_Description of the task:_ Locate every line in the entries below that contains the string "JSON" and copy each one. Case counts.

[Data extracted from a collection]
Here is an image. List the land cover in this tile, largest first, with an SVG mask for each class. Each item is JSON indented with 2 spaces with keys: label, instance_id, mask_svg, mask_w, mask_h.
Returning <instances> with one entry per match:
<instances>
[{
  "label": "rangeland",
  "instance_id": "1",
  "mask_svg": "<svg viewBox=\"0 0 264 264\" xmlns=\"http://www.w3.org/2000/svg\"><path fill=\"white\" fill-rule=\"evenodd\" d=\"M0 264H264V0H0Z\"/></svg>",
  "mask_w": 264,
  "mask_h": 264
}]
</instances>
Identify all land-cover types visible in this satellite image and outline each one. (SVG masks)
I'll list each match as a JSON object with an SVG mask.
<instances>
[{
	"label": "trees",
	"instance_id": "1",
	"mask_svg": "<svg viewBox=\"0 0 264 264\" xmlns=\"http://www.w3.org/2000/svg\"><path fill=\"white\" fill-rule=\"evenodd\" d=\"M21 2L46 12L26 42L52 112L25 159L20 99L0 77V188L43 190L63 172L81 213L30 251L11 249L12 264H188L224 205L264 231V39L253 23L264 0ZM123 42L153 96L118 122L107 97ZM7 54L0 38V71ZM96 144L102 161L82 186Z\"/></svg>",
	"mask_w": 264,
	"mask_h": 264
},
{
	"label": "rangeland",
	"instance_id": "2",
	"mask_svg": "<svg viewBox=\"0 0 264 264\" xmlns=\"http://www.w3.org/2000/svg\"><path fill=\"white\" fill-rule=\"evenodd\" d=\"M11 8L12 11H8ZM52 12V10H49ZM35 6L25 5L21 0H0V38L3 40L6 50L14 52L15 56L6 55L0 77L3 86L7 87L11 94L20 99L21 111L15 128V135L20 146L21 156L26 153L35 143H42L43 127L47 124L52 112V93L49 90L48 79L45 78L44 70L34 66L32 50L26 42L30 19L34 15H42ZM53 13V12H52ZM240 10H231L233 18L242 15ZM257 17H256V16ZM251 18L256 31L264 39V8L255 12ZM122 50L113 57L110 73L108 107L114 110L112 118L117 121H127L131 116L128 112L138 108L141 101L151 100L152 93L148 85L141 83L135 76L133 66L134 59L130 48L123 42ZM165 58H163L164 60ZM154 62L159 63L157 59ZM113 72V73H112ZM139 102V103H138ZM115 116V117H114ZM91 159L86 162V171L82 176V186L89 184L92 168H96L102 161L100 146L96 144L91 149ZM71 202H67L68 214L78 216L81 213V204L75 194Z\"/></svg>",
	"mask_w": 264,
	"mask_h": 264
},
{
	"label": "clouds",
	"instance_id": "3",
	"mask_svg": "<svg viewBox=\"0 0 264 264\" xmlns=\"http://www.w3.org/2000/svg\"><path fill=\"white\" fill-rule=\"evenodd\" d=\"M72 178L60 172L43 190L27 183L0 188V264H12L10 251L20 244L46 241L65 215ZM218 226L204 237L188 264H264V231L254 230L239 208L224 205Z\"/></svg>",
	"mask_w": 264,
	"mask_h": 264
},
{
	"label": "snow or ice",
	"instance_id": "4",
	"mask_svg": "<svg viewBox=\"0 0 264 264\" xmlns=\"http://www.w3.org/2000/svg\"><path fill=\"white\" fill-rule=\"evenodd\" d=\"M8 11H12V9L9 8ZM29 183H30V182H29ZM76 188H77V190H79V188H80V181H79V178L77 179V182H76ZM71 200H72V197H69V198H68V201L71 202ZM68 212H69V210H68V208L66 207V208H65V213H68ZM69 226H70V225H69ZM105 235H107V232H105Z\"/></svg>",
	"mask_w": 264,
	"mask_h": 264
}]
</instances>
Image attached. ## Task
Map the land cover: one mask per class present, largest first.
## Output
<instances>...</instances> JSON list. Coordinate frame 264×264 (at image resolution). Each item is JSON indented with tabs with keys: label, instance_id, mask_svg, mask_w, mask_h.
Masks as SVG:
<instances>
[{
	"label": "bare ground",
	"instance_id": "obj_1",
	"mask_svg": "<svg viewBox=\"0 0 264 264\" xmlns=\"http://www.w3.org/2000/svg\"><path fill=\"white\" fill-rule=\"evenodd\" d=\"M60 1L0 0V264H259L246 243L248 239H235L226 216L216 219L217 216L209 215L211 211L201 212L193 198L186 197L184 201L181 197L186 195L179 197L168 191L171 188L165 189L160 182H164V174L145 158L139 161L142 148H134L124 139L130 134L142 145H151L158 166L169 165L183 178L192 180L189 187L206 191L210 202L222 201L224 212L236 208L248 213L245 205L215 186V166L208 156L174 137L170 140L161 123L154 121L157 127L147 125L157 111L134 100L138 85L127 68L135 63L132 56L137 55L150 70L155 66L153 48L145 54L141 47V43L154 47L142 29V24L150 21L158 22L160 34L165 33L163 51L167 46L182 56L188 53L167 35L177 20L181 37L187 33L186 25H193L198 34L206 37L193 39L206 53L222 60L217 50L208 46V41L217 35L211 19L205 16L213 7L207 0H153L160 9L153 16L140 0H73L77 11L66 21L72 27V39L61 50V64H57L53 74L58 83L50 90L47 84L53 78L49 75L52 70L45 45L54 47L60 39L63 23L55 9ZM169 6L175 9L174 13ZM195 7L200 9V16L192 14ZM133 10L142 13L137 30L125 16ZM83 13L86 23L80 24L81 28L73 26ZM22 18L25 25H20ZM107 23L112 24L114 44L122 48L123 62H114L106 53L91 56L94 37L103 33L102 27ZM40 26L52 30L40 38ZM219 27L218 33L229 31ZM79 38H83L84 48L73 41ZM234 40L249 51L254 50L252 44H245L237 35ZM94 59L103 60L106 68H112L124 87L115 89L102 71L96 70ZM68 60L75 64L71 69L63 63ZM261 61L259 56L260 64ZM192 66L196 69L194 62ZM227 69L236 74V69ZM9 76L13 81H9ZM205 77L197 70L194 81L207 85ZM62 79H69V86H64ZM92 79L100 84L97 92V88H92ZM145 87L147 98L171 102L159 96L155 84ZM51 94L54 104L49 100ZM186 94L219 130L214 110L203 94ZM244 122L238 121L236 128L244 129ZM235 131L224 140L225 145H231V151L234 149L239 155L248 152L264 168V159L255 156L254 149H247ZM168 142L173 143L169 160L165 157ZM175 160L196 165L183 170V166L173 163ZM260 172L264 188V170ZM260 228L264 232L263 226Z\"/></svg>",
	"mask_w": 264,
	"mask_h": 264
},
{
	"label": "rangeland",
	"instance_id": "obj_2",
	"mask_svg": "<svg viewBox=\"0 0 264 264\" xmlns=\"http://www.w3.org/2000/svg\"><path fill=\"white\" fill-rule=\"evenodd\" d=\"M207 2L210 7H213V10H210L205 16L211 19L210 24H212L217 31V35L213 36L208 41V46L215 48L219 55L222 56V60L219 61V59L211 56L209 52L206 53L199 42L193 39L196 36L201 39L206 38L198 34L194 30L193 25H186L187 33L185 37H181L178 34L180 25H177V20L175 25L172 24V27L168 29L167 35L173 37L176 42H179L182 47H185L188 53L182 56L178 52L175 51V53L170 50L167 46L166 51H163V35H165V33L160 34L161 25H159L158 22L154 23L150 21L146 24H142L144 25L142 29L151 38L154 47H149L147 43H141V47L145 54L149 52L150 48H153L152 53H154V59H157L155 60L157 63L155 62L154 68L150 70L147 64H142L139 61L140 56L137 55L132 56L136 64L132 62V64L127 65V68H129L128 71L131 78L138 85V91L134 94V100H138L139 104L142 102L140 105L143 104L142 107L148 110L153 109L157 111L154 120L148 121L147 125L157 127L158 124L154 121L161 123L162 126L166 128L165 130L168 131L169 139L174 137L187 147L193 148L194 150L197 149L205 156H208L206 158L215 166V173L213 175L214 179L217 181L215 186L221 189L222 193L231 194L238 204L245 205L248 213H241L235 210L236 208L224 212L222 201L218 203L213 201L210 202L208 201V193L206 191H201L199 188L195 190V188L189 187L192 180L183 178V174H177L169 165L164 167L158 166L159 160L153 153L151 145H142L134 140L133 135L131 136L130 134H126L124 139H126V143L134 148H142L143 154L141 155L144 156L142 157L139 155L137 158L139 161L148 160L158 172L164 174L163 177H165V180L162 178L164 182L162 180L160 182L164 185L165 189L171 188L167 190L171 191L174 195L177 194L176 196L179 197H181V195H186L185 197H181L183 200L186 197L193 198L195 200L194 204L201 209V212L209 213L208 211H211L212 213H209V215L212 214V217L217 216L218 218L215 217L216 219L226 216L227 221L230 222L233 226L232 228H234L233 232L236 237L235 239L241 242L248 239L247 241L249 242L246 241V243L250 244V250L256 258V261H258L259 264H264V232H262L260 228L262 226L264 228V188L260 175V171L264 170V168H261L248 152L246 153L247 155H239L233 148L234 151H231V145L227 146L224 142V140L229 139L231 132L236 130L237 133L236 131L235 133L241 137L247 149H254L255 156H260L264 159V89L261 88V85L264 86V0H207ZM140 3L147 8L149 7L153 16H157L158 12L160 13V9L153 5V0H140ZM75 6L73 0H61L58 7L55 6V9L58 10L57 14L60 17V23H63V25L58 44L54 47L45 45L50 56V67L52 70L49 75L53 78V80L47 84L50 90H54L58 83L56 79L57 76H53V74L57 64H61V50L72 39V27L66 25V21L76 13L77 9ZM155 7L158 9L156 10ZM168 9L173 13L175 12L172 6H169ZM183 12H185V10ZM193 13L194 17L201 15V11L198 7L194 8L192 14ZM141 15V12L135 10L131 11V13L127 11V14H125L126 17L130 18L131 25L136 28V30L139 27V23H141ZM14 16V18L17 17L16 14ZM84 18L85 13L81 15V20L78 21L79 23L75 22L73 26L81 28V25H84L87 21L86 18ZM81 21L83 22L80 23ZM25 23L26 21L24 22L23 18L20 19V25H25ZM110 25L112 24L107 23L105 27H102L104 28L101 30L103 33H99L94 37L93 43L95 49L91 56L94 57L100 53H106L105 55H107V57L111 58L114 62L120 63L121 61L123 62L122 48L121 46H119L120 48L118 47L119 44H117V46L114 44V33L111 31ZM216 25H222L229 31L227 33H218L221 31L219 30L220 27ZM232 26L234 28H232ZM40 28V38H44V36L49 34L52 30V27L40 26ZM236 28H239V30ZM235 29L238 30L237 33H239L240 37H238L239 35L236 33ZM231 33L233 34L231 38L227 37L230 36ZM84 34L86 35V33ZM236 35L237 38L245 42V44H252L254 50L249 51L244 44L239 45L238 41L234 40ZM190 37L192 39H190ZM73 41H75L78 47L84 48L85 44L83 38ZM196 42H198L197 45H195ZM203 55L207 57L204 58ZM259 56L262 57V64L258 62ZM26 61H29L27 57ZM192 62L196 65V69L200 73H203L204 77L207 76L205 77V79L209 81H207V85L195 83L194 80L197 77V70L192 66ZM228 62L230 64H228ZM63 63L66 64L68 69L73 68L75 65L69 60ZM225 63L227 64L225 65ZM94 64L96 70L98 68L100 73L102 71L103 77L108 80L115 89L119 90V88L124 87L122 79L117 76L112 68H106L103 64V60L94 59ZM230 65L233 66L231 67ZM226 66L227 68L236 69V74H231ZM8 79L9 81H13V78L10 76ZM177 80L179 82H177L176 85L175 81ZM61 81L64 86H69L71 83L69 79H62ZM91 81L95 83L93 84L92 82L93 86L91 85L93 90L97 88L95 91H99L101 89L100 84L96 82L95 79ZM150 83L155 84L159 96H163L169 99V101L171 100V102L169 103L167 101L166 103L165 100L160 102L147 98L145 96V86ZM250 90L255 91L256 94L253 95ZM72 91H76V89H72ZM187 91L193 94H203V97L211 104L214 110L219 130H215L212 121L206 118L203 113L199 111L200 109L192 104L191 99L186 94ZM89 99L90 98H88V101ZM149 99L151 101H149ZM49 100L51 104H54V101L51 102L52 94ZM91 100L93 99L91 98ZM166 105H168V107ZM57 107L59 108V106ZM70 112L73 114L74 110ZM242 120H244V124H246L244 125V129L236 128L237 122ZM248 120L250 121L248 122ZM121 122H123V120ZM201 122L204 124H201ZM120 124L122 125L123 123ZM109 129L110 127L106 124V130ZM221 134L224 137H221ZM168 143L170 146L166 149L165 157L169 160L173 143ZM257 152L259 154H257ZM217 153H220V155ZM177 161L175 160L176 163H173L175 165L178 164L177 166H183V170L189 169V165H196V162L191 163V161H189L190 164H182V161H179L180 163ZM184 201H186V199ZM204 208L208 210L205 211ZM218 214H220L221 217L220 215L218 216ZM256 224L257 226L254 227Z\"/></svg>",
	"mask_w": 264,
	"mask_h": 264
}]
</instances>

_Answer to this problem:_
Here is an image. List the land cover in this tile, largest first, with an SVG mask for each class. Each item is JSON indented with 2 spaces with keys: label, instance_id, mask_svg, mask_w, mask_h.
I'll list each match as a JSON object with an SVG mask.
<instances>...</instances> JSON list. Coordinate frame 264×264 (at image resolution). Each item is JSON indented with tabs with keys: label, instance_id, mask_svg, mask_w, mask_h.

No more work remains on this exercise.